Last week’s new entry, Virginia Lee’s ‘Darling it’s Wonderful’ became the first song by a local woman to take the biggest climber in a week award. It was the 6th overall for a woman and the 16th local song to manage this. It moved up 8 from 14 to 6 and equalled the biggest climb in a week to date by a local song which 3 other songs had managed. Overall it was the second biggest climb in a week to date.

Just missing out on the biggest climber award were both versions of ‘Elusive Butterfly’ which each climbed 7 places. Judy Page’s version landed up at 5 while Bob Lind moved into 8th place. The climbs of Virginia Lee and Judy Page gave us our first week with 2 local woman in the top 10. Chris Andrews’ ‘To Whom It Concerns’ had the biggest drop this week as it fell 7 to 13

Three songs fell off the chart this week, the first of which was The Righteous Brothers’ ‘(You’re My) Soul and Inspiration’ which became the first song to spend more than 1 week in the chart, but only have a peak of 20 as it managed 2 weeks at the bottom spot. This ended their SA Chart career with them having had only 1 other hit, ‘Unchained Melody’. In total they spent 14 weeks in the top 20 and their earlier hit’s peak of 2 was the best they managed.

The duet between Steve Karliski and Mimi Roman, ‘Yes Mr Peters’, was the second song to go. It had spent 10 weeks in the charts and peaked at 6. For both artists on the record this would be their only appearance on our charts.

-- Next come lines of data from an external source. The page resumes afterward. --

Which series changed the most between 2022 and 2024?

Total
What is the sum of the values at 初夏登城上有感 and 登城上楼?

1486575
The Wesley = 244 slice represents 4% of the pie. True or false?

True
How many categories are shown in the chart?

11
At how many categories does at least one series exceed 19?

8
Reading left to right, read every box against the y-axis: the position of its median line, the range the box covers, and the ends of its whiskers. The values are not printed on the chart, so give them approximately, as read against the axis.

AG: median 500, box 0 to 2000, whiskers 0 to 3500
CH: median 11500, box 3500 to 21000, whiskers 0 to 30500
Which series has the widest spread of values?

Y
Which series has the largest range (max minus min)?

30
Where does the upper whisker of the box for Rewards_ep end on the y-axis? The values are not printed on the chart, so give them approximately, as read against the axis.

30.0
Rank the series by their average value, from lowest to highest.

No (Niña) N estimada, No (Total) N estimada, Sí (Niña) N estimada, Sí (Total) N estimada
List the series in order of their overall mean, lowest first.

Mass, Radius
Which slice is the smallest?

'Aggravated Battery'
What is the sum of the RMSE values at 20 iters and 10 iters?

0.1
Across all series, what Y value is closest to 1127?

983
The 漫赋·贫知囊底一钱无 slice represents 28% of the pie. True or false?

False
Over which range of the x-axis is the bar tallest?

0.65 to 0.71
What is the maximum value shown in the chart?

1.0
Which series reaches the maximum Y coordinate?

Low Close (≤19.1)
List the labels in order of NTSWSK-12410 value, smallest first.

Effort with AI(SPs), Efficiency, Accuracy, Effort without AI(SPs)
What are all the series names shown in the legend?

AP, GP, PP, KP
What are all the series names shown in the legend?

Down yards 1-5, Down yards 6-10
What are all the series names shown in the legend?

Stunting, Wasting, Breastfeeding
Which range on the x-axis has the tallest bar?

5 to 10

We also bid farewell to Petula Clark’s ‘My Love’ which had spent 8 weeks on the charts, 3 more than her previous hit ‘I Know A Place’, but fell 1 short of equalling the peak of that earlier (and her only other to date) hit as it went to 6.

Simon And Garfunkel’s ‘The Sounds Of Silence’ continued as our oldest on the charts as it moved on to 13 weeks.

The highest new entry was ‘I Can’t Let Go’ by The Hollies and it was their 3rd hit to chart to date. The song would just miss out on topping the official UK charts, sitting at 2 while The Walker Brothers’ ‘The Sun Ain’t Gonna Shine Anymore’ occupied the number 1 slot. It did, however, top the alternative UK charts published at the time by the NME. In the US it would peak at 42. In 1980 Linda Ronstadt would take a cover of the song to 31 on the Billboard Hot 100.

The Who made their SA Chart debut with ‘Substitute’ (nothing to do with the Clout song in case you were wondering). It would be their 4th song to make the UK charts where it went to number 5, returning to the charts there in 1976 and getting to number 7 during that run. Elsewhere it would get to number 2 in Holland, 13 in Germany and 17 in Belgium. Apparently Keith Moon could not recall playing drums on the song as he was too stoned at the time. He even accused the band of getting another drummer in.

Last of the newcomers was Cher’s ‘Bang Bang (My Baby Shot Me Down)’ and like The Who, she was enjoying a first solo SA hit, although we had already seen her on the charts as one half of Sonny And Cher. It would give her a number 3 hit in the UK and in the US she would end up being stuck at 2 behind one of the songs leaving our chart this week, The Righteous Brothers’ ‘(You’re My) Soul and Inspiration’. Sonny Bobo’s name did appear on the record label, but as song writer rather than as artist (or half of the artist). The song would fare well worldwide, going top 20 in Australia (#11), Austria (#6), Belgium (#9), Canada (#9), Holland (#16), Germany (#17), Ireland (#3), Italy (#6), New Zealand (#2), Poland (#15) and Sweden (#12).

The Rolling Stones were still clocking up the weeks count and now hit the 60 milestone and still sat atop of the list of weeks to date. The Hollies pulled 1 ahead of The Ivy League to go into 12th place on their own with 21 under their belts while Virginia Lee climbed into 3rd place on her own on the local list with 18 to her name. She sat tied 14th overall and was the only woman in the top 20 of that list.